FRAGMENTO DEL ENSAYO »
Ensayo

Encrucijada constituyente


El día de la marmota

¿Es posible avanzar hacia un texto que conteste a la pregunta de cómo los chilenos quieren vivir juntos? Aún golpeado por la victoria del Rechazo y resaltando que la Constitución vigente también está deslegitimada, el historiador Rodrigo Mayorga ahonda en la urgencia de una respuesta política a este momento constituyente y en la importancia de cómo se realice el proceso.

Texto publicado el 26 de diciembre de 2022

Han pasado casi cien días desde el plebiscito del 4 de septiembre. Cien días (o poco más de tres meses) de un Chile en pausa, que sabe que el proceso constituyente 2019-2022 ha concluido y que ahora observa cómo se inicia uno nuevo. Tres meses en que, cual Phil Connors chilensis al ritmo de “I Got You Babe” de Sony y Cher, me levanto cada mañana con las mismas tres preguntas: ¿Por qué se rechazó el texto propuesto por la Convención? ¿En qué está hoy la discusión constituyente? Y, ¿qué ocurrirá con el momento constituyente? Advierto de antemano que, al igual que el personaje interpretado por Bill Murray, tengo más dudas que respuestas (y que hacer uso indiscriminado de referencias a El Día de la Marmota no implica que este texto tenga ni una pizca de la genialidad de ese clásico cinematográfico de los 90).

¿Por qué se rechazó el texto propuesto por la Convención?

DATOS PROPORCIONADOS »
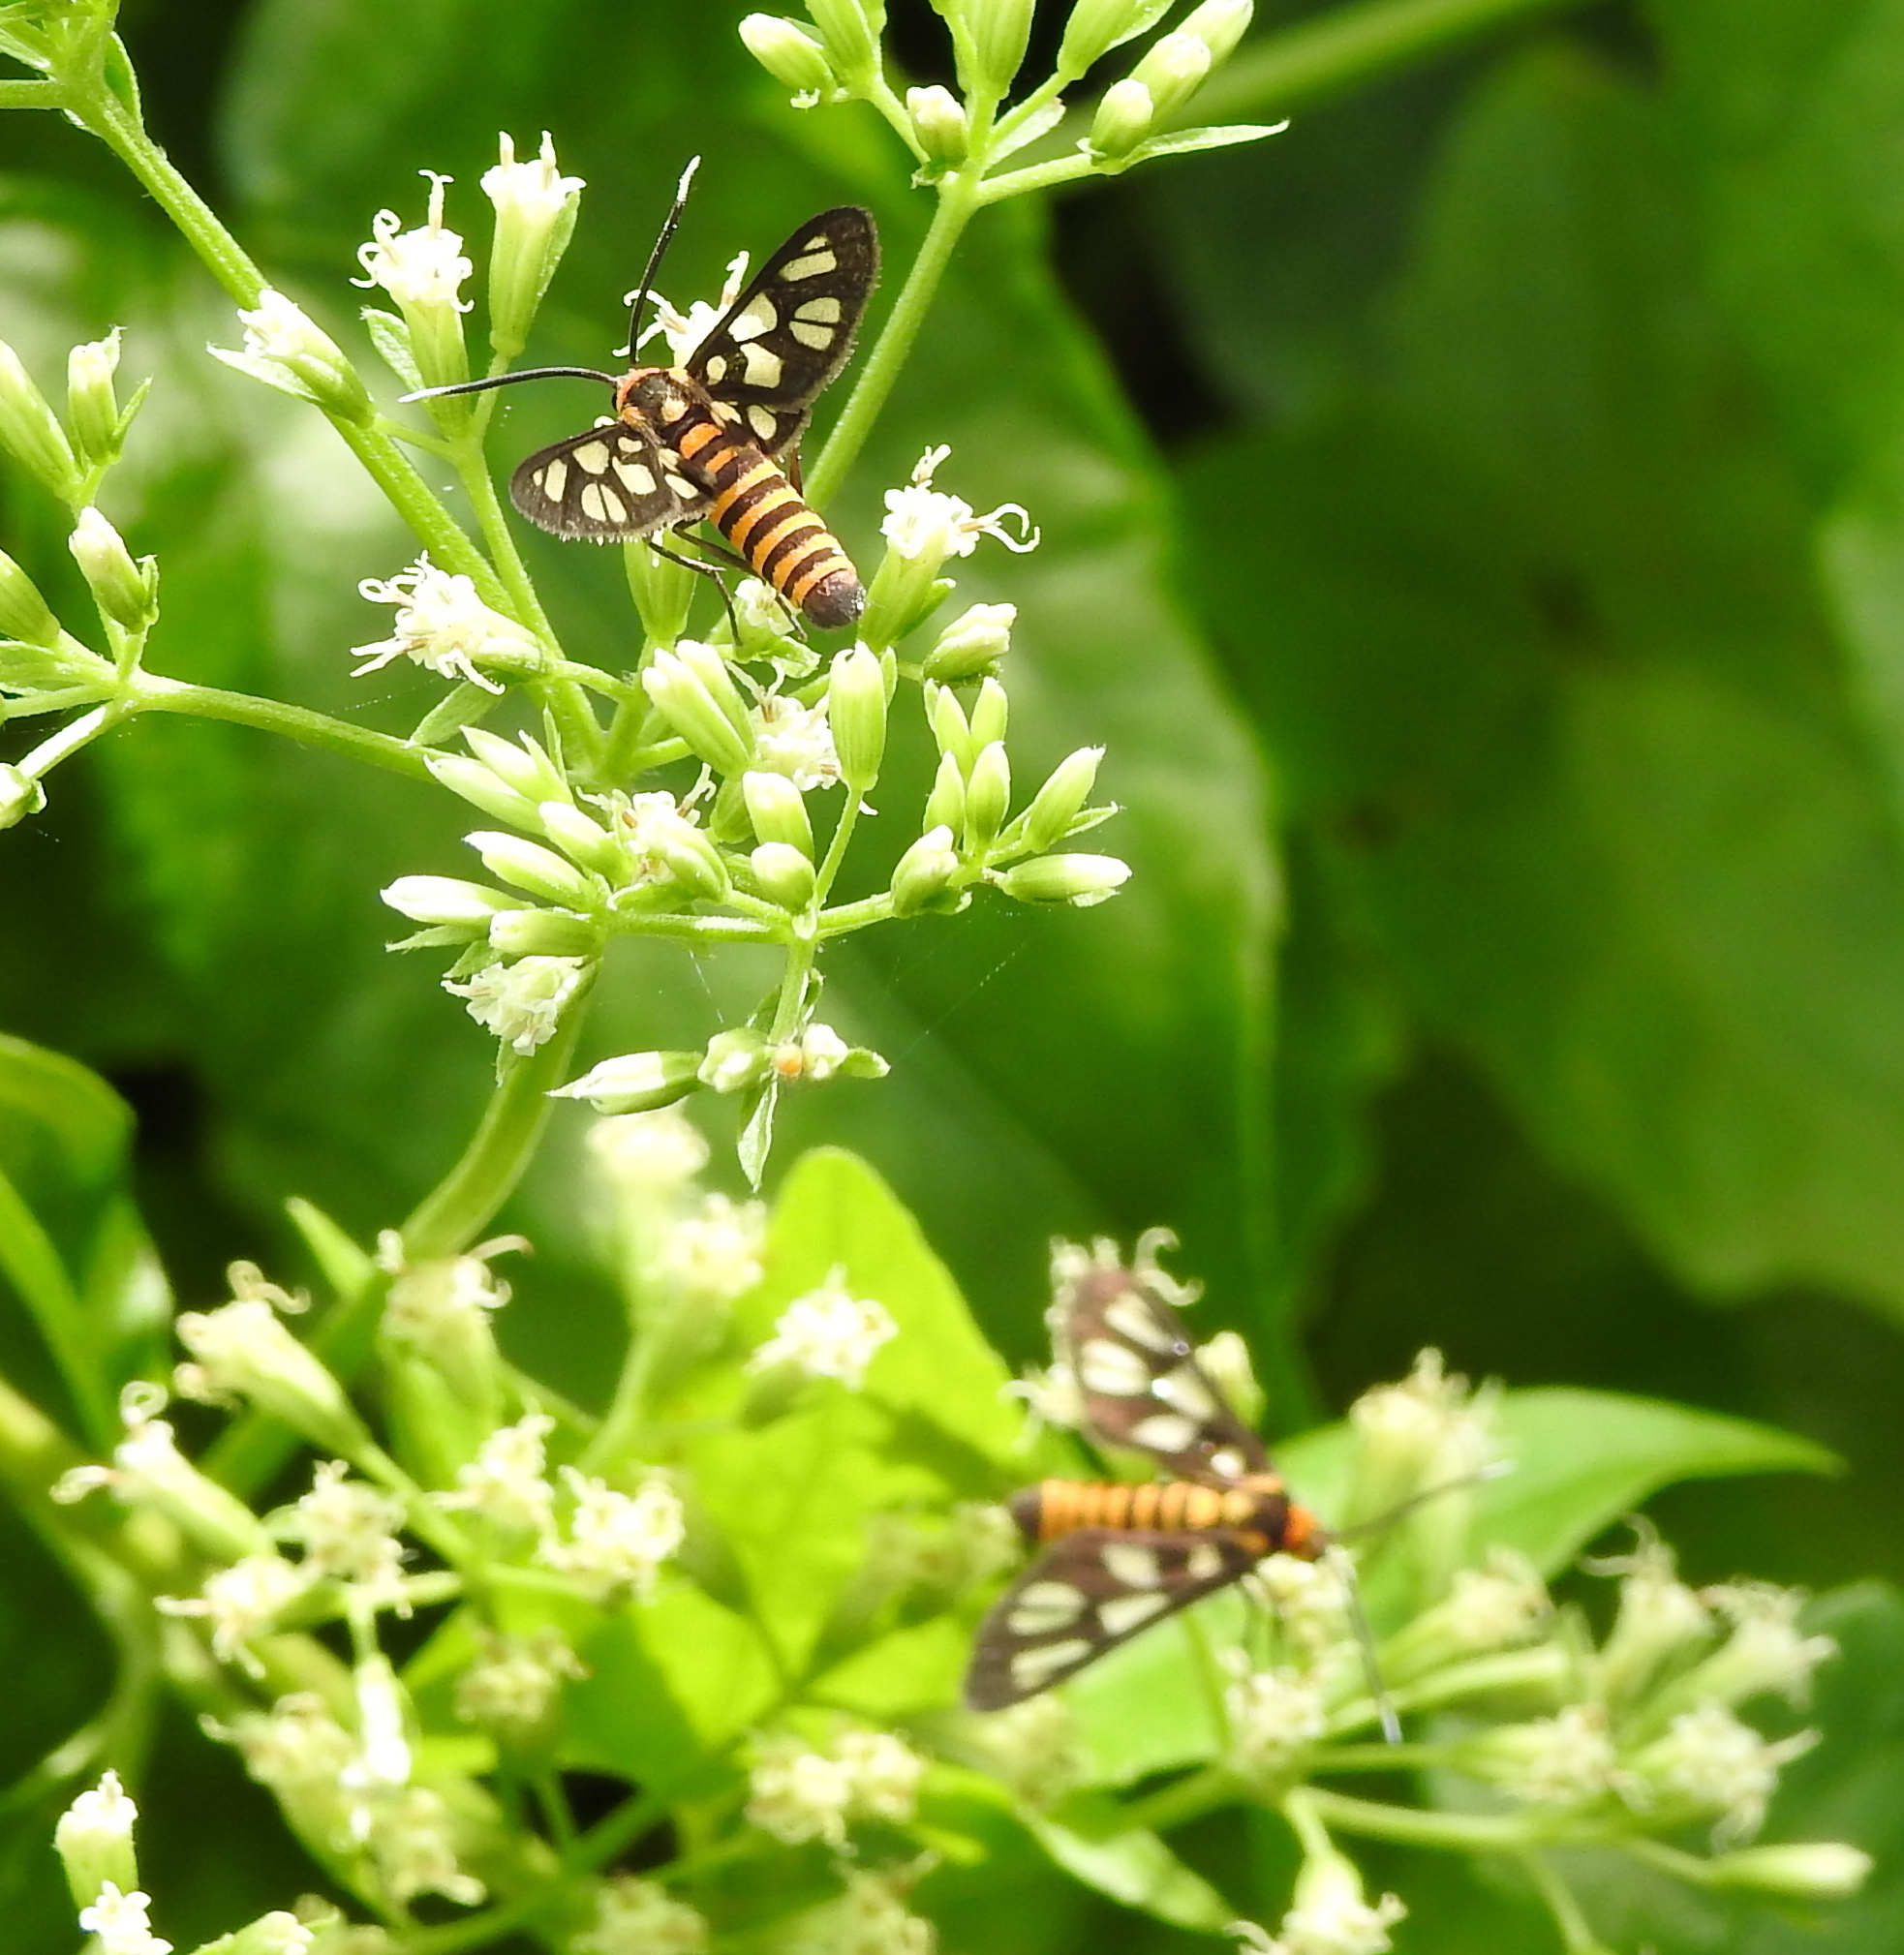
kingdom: Animalia
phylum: Arthropoda
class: Insecta
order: Lepidoptera
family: Erebidae
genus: Amata
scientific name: Amata huebneri
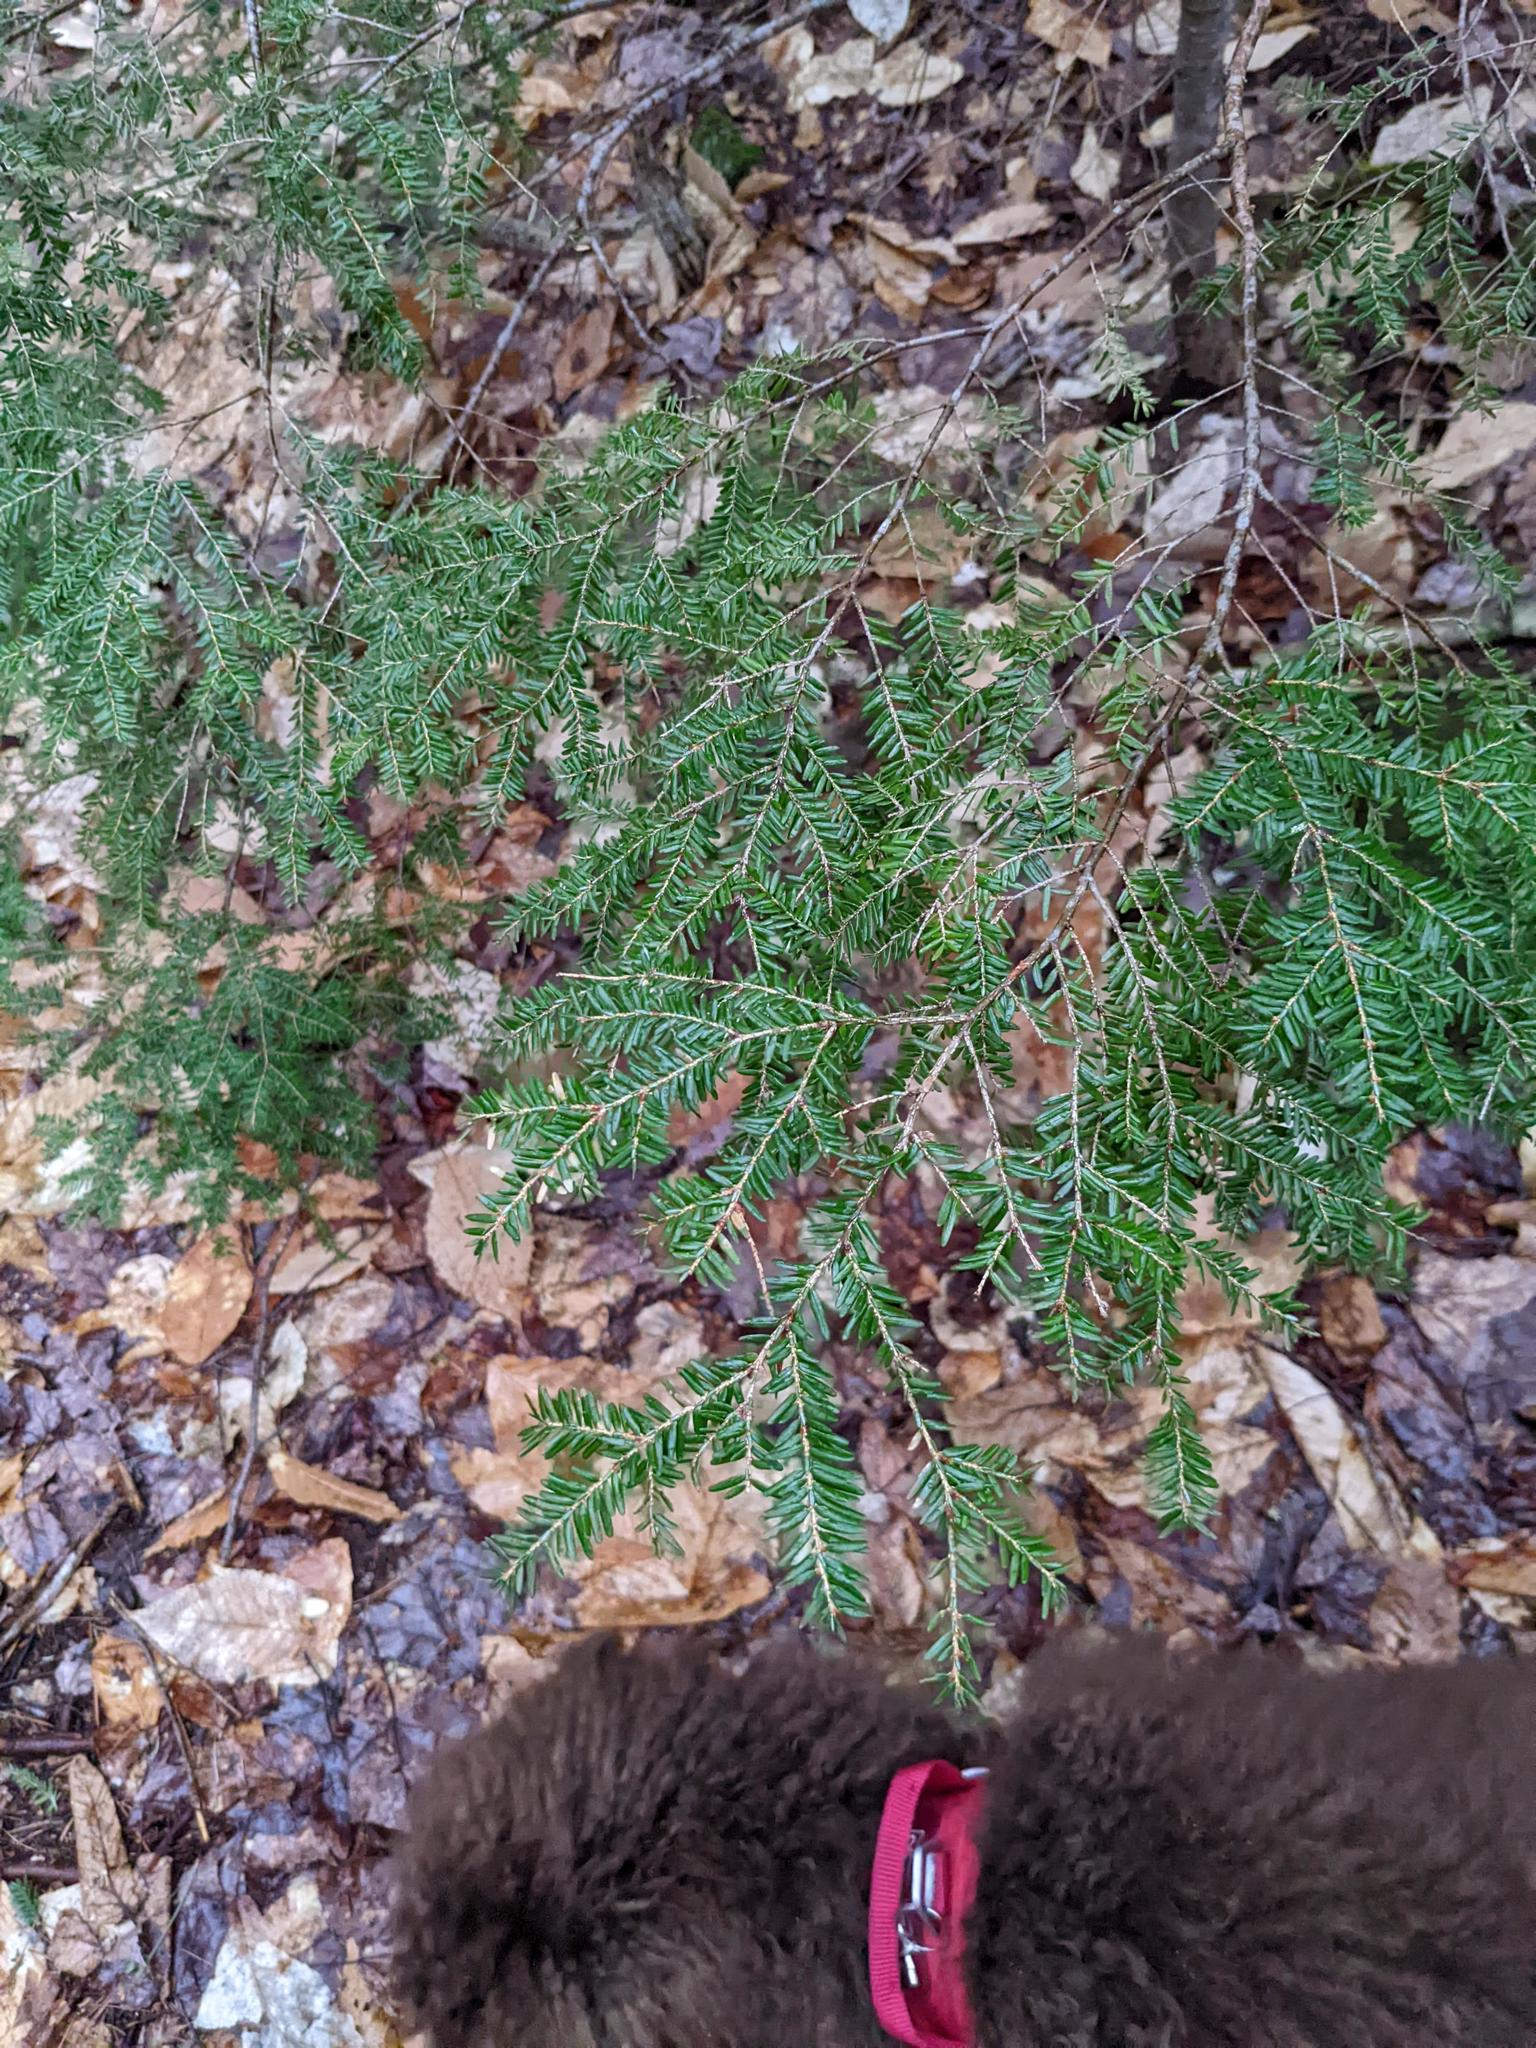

TAREAS A REALIZAR »
[A] Transcribe del ensayo el pasaje que comienza en "Encrucijada constituyente" y continúa hasta "realice el proceso.".
[B] Responde según el ensayo:
(i) ¿En qué fecha se publicó?
(ii) ¿Qué día se celebró el plebiscito mencionado?
(iii) ¿Qué oficio se atribuye a Rodrigo Mayorga?
[C] Enumera las preguntas con las que el autor del ensayo dice levantarse cada mañana.
Para resolver lo que se pide, utiliza únicamente el ensayo como fuente.

LISTA DE SOLUCIONES »
[A]
Encrucijada constituyente


El día de la marmota

¿Es posible avanzar hacia un texto que conteste a la pregunta de cómo los chilenos quieren vivir juntos? Aún golpeado por la victoria del Rechazo y resaltando que la Constitución vigente también está deslegitimada, el historiador Rodrigo Mayorga ahonda en la urgencia de una respuesta política a este momento constituyente y en la importancia de cómo se realice el proceso.

[B]
(i) El 26 de diciembre de 2022.
(ii) El 4 de septiembre.
(iii) Historiador.

[C]
- ¿Por qué se rechazó el texto propuesto por la Convención?
- ¿En qué está hoy la discusión constituyente?
- ¿Qué ocurrirá con el momento constituyente?